Conflicts of Interest

None

Acknowledgements

The author would like to thank Kinnari Bhatt, Jennifer Lander and Sanne Taekema for two lively Zoom meetings on the theme of private actors and the rule of law, which helped to shape the argument of this paper.

Footnotes

1 Hence, the title of this section, which is borrowed from the well-known Tears for Fears song.

2 E.g. Colombi Ciacchi (Reference Colombi Ciacchi2006, p. 178); Collins (Reference Collins2014, p. 36), with some reservations.

3 Fraser distinguishes the all-subjected principle from the all-affected principle, which refers to all those affected by justice issues, and argues in favour of the more restrictive notion of subjectedness. Since the discussion of the two principles is of lesser relevance for the points made in this contribution, it will not be further elaborated here.

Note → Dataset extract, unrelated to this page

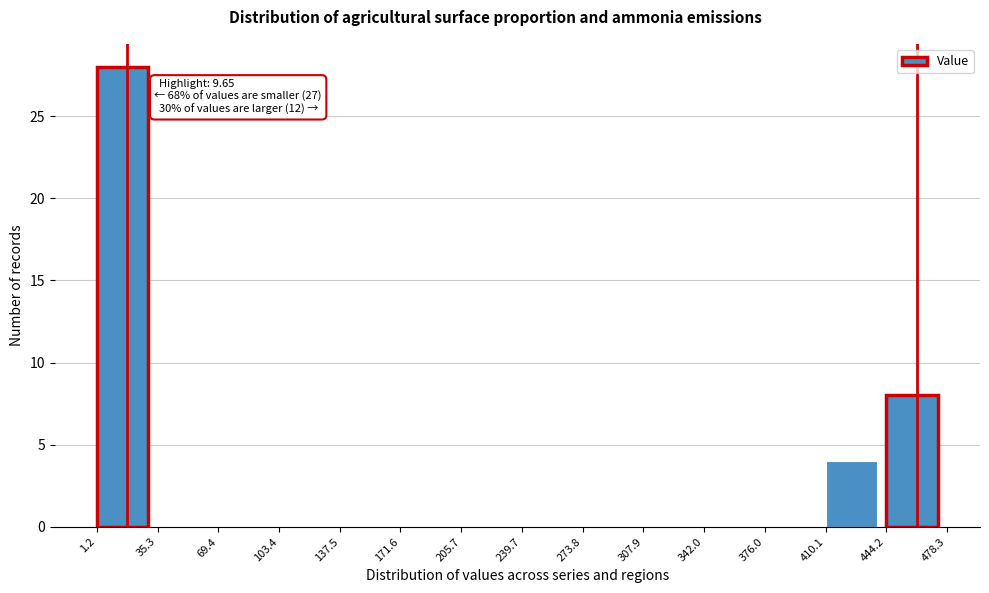

Which range on the x-axis has the tallest bar?

1.2 to 35.3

4 Case C-415/11, Aziz v. Catalunyacaixa, CJEU 14 March 2013, ECLI:EU:C:2013:164. On strategic litigation in European private law, see further Kas (Reference Kas and de Almeida2019).

5 Unlike the all-affected principle, the all-subjected principle can only apply in the case in which a governance structure is in place to which people can be subjects.

6 In fact, Fraser herself advocates for the creation of new global representative institutions; Fraser (Reference Fraser2008, p. 70).

7 Bhatt makes specific suggestions in Chapter 8 of her book, and Lander sees the Mongolian experience as a lesson for other jurisdictions (Reference Lander2020, p. 251).